I limited the search to 1880 to 1900, and the first several examples were just poor recognition of other words. ETA: Yeah the whole first page doesn’t have a single real instance of “bullshit”.

What a fascinating site. What exactly is it? What books are they searching through for their data?

Recognizing the possibilities I at once ran through the more titillating dirty words gleaning such facts as.

  1. Cunt didn’t get a lot of press until about 1943.
  2. Pussy was always much more popular. Though I’m guessing it was probably used more as Miss Slocum used it on, "Are You Being Served.
  3. Fuck also sort of just laid there until 1940.
  4. Most surprising to me was that since 1940 nigger substantially out preforms negro. Though both have been losing ground in recent decades. Before 1940 the usage was the other way around by a very large margin. Any thoughts on why this might be.

If you set the smoothing to 20 you get much easier to read graphs.

They were probably written as two words…(or does the program factor that possibility in?)

Base Ball was written that way until…I’m not sure when.

The two words aren’t really comparable.

“Nigger” has always been a pejorative. “Negro” was used as a neutral descriptor well into the 70s/80s.

I thought it was less of a pejorative way back when. In fact, throughout Huckleberry Finn, they refer to his companion as “nigger Jim”, even people who aren’t putting him down. It may be somewhat pejorative, but appears to be equally just descriptive.

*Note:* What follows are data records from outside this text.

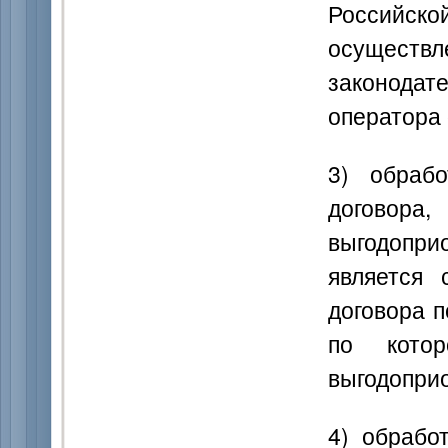
Российс
осущест
законода
оператора 
3) обраб
догово
выгодопри
является 
договора п
по кото
выгодопри
4) обрабо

It may also come from a side effect of the local accent. If you listen to MLK’s “I Have A Dream” speech, he pronounces “negro” as “nigroh” over and over. (short i) Shortening words that are used commonly is typical.

IMHO the offense appears to come from the context - deliberately using a slang version of the word, and the slang version used by the oppressing majority, is a deliberate choice to be insulting - which has become worse over time, now that the world is no longer “normal” as it appeared to be in Mark Twain’s time, and therefore even more insulting.

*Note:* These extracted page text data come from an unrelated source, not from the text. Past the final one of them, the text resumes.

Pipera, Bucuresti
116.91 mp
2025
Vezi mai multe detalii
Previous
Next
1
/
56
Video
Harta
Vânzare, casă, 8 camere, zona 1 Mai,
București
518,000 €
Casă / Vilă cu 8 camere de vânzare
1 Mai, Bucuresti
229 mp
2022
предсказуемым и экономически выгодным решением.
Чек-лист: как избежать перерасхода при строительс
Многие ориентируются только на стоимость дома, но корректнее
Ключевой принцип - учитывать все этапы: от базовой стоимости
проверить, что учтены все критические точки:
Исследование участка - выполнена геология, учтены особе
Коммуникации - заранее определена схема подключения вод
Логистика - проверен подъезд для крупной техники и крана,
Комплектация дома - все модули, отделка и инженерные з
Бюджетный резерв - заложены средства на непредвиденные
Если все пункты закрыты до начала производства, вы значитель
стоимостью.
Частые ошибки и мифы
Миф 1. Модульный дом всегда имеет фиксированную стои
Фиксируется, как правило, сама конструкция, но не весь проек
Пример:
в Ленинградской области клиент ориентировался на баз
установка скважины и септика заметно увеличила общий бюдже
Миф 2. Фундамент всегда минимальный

The lack of use in print in early times may simply be a reflection of it being a slang word. Print used to be relatively formal (I still remember English teachers being very critical of the use of “ain’t” years ago). Twain was trying to reflect common speech.

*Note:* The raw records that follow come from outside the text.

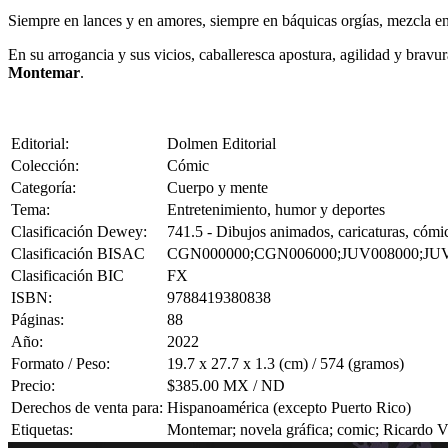
Siempre en lances y en amores, siempre en báquicas orgías, mezcla en
En su arrogancia y sus vicios, caballeresca apostura, agilidad y brav
Montemar
.
Editorial:
Dolmen Editorial
Colección:
Cómic
Categoría:
Cuerpo y mente
Tema:
Entretenimiento, humor y deportes
Clasificación Dewey:
741.5 - Dibujos animados, caricaturas, cómic
Clasificación BISAC
CGN000000;CGN006000;JUV008000;JU
Clasificación BIC
FX
ISBN:
9788419380838
Páginas:
88
Año:
2022
Formato / Peso:
19.7 x 27.7 x 1.3 (cm) / 574 (gramos)
Precio:
$385.00 MX / ND
Derechos de venta para:
Hispanoamérica (excepto Puerto Rico)
Etiquetas:
Montemar; novela gráfica; comic; Ricardo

Its just the poor quality of the print, and perhaps the phrasing of the text, eg to repeatedly mention a “BILL” when talking about what governments vote for. The more they use the word bill the more chance it will be OCR’d as BULL and so the spelling correction kicks in …

I read someplace that Google Ngram indexes some or all periodicals by their first year of publication rather than the date of the individual issues. This skews the results backwards in time and causes significant clumping.

Marty McFly introduced the word

I was the editor of a couple of university student publications in Australia in the 1960s, so I became very familiar with the law of what could not be printed and published in that era. The words “cunt” and “fuck” were unprintable in Britain, Australia, and other English-speaking countries until the unsuccessful prosecution of Penguin Books in England in 1960 for the publication of D.H. Lawrence’s Lady Chatterley’s Lover. Even the Oxford English Dictionary left them out until they were included inthe supplement of 1972. It’s not that there were any prosecutions before 1960: it’s just that everyone “knew” those two words were unprintable, and you’d never be able to get a commercial printer to put them in a book or magazine.

I have read somewhere (but this could be a folk etymology) that “bull” as a perjorative originated from papal bulls (bulletins) and then bull shit, ultimately, bullshit, as emphatic variations.